Resulta curioso el modo que tenemos de vivir, pensando que nuestra propia existencia, tal y como la conocemos, es un hecho eterno. Y nos agobiamos, y nos angustiamos ante la perspectiva de no llegar a donde queremos, a conseguir esas cosas que todos tenemos en nuestro imaginario y que se presumen indispensables para la vida.
Inconcebible no llegar a tener una casa de determinado tamaño, un marido o una esposa determinados, tales o cuales estudios, tal número de hijos, casa en la playa o tener buen aspecto para que los demás nos vean exitosos y guapos. Y resulta que lo único imprescindible para la vida es la vida misma y capacidad para vivirla.

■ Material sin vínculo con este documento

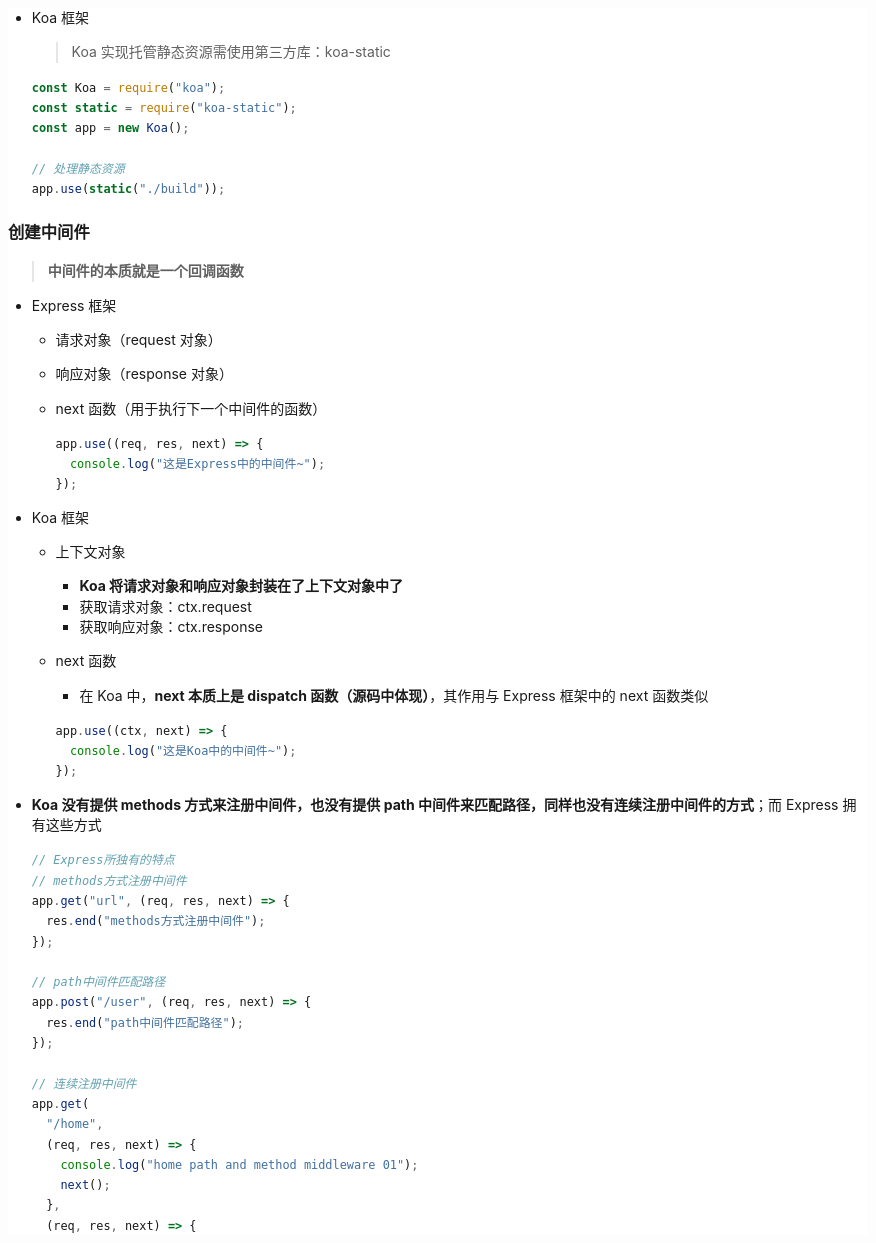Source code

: - Koa 框架

  > Koa 实现托管静态资源需使用第三方库：koa-static

  ```javascript
  const Koa = require("koa");
  const static = require("koa-static");
  const app = new Koa();

  // 处理静态资源
  app.use(static("./build"));
  ```

### 创建中间件

> **中间件的本质就是一个回调函数**

- Express 框架

  - 请求对象（request 对象）

  - 响应对象（response 对象）

  - next 函数（用于执行下一个中间件的函数）

    ```javascript
    app.use((req, res, next) => {
      console.log("这是Express中的中间件~");
    });
    ```

- Koa 框架

  - 上下文对象

    - **Koa 将请求对象和响应对象封装在了上下文对象中了**
    - 获取请求对象：ctx.request
    - 获取响应对象：ctx.response

  - next 函数

    - 在 Koa 中，**next 本质上是 dispatch 函数（源码中体现）**，其作用与 Express 框架中的 next 函数类似

    ```javascript
    app.use((ctx, next) => {
      console.log("这是Koa中的中间件~");
    });
    ```

- **Koa 没有提供 methods 方式来注册中间件，也没有提供 path 中间件来匹配路径，同样也没有连续注册中间件的方式**；而 Express 拥有这些方式

  ```javascript
  // Express所独有的特点
  // methods方式注册中间件
  app.get("url", (req, res, next) => {
    res.end("methods方式注册中间件");
  });

  // path中间件匹配路径
  app.post("/user", (req, res, next) => {
    res.end("path中间件匹配路径");
  });

  // 连续注册中间件
  app.get(
    "/home",
    (req, res, next) => {
      console.log("home path and method middleware 01");
      next();
    },
    (req, res, next) => {
  ```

Resulta curioso también que seamos tan poco conscientes de lo corto de nuestra existencia. Duramos apenas lo que dura una mariposa, y aún así nos creemos infinitos.
Tenemos un gran miedo a enfrentarnos a la enfermedad y la muerte. Evitamos hablar de la enfermedad o ver a esa persona que está en el hospital, porque nos pone nerviosos, o eludimos hablar y pensar en la muerte porque nos pone angustiados.
Resulta paradójico que la mejor manera y la más plena de vivir la vida sea teniendo presente la muerte, tomando consciencia de la finitud de nuestra existencia y del corto espacio de tiempo en el que se desarrollará. Paradójicamente, la toma de conciencia de nuestra finitud, de nuestra muerte, del “Gran límite”, es lo que nos dotará de infinita libertad y alegría por la vida, y un auténtico empoderamiento de nosotros mismos como seres deseantes, únicos y maravillosos.